Skip every picture while you write out the records below, from the first line through the one that contains "Arnika Bio - Arnica montana", both ends kept.

_DATA SHOWN_.

━━━━━━━━

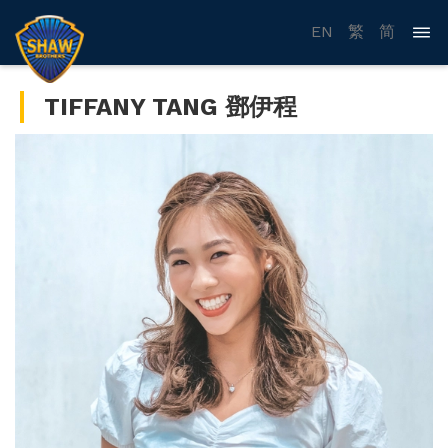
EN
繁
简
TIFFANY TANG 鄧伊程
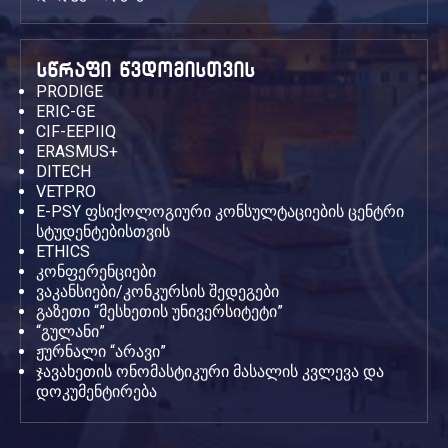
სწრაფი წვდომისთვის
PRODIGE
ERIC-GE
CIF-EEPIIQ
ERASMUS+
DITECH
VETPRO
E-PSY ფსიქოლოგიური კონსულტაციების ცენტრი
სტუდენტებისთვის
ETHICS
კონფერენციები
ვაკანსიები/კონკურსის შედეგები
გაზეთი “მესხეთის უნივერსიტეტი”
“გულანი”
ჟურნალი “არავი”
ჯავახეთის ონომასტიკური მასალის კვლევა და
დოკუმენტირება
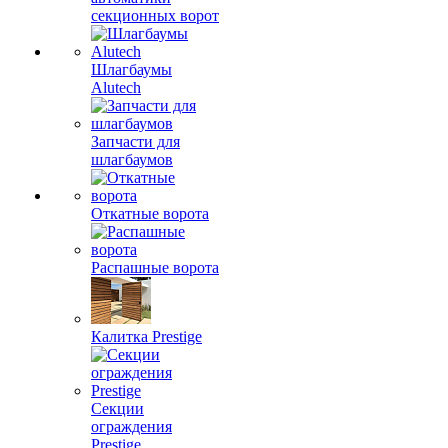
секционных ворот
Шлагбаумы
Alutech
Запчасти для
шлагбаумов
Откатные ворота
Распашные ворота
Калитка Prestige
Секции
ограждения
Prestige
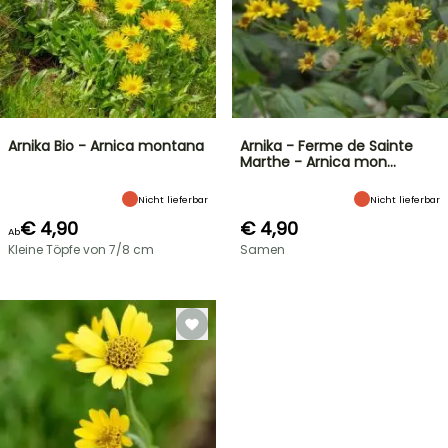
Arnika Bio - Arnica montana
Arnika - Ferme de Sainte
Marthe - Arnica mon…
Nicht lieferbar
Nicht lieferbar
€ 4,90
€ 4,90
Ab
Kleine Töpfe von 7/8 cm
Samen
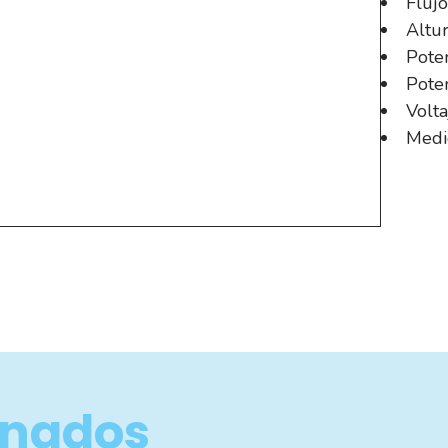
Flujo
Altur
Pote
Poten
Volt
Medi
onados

━━━━━━━━

_TASK ANSWER_.
EN
繁
简
TIFFANY TANG 鄧伊程
სწრაფი წვდომისთვის
PRODIGE
ERIC-GE
CIF-EEPIIQ
ERASMUS+
DITECH
VETPRO
E-PSY ფსიქოლოგიური კონსულტაციების ცენტრი
სტუდენტებისთვის
ETHICS
კონფერენციები
ვაკანსიები/კონკურსის შედეგები
გაზეთი “მესხეთის უნივერსიტეტი”
“გულანი”
ჟურნალი “არავი”
ჯავახეთის ონომასტიკური მასალის კვლევა და
დოკუმენტირება
секционных ворот
Шлагбаумы
Alutech
Запчасти для
шлагбаумов
Откатные ворота
Распашные ворота
Калитка Prestige
Секции
ограждения
Prestige
Arnika Bio - Arnica montana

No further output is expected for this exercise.